Paper Abstract: How well did the first women who sought advancement in computer science by earning Ph.D. degrees realize their aspirations? The relationship between gender and computing only recently received considerable scholarly attention.  Much of research on women in computing focused on making women visible in workplaces (Light, 1999) as well as on addressing issues of underrepresentation of women in computer science and information technology (IT) (Margolis & Fisher, 2001; Cahoon & Aspray, 2006), relationship between gender and computers and information technology (Cooper & Weaver, 2003; Burger, Creamer, & Meszaros, 2007), gendered skills and pathways (Woodfield, 2000) and the influence of culture on careers in IT (Millar, 1998; Misa, 2010). However, the knowledge about achievements and careers of the first women computer scientists is still lacking. Were they able to attain high professional status? How many of them became Matildas (“invisible,” see Rossiter, 1993)?

Argument: Careers and contributions of the first women computer scientists remained largely invisible even when they made technical contributions to advancing the frontiers of computer science. My research traces the careers of the first women computer scientists who earned their Ph.D. degrees in 1960s-1980s. I ask a) How did women enter the computing occupations?; b) What career strategies did they follow?; c) What were the contributions of women scientists? In addition to presenting the information on women computer scientists, I compare their pathways and achievements to those of distinguished male Turing Award winners.  These findings are likely to shed more light on what makes some scientists more honor-worthy and more recognized.

Evidence: Using biographical and bibliometric data about women scientists this paper employs the methods of comparative historical research and statistical analysis.

Contribution to Existing Literature: This research contributes to the history of science and technology by examining the role of gender in scientific and engineering careers.

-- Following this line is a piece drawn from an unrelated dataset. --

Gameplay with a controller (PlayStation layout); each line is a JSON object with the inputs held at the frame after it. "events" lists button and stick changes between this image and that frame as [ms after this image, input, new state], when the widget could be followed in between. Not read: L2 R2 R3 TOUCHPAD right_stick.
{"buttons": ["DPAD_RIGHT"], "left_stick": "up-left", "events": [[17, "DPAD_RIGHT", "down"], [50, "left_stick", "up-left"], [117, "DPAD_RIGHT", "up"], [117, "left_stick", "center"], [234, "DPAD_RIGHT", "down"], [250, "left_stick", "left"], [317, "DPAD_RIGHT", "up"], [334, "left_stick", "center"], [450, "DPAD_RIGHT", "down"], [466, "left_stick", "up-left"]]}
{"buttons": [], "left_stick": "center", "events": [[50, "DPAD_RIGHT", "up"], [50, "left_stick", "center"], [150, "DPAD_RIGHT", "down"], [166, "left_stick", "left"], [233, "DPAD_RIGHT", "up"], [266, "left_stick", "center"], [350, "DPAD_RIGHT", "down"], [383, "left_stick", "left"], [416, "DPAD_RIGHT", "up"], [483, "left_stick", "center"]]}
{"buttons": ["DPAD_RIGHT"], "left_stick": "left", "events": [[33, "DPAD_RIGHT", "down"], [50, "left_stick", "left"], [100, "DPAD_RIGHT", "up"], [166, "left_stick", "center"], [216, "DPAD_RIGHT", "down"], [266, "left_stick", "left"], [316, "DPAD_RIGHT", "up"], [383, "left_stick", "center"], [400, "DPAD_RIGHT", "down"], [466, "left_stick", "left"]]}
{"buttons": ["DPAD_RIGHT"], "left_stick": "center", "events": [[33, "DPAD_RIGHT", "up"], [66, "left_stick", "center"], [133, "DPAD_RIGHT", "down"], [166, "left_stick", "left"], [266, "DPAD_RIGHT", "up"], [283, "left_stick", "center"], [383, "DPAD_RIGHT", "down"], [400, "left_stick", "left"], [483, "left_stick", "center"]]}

Why women do not enter and/or stay in computer science remains an open question. Historical research has made important contributions to documenting women’s work in science (Rossiter, 1982, 1995; Canel, Oldenziel, & Zachmann, 2000; Misa, 2010) by bringing attention to workplaces, existing stereotypes and social expectation about women’s and men’s “proper” role and work (Hicks, 2010). This paper adds to the existing research by lifting the veil of ambivalence about women’s work and illuminating unique pathways through which women computer scientists fulfilled (and some failed to fulfill) their aspirations in computing during the second half of 20th century.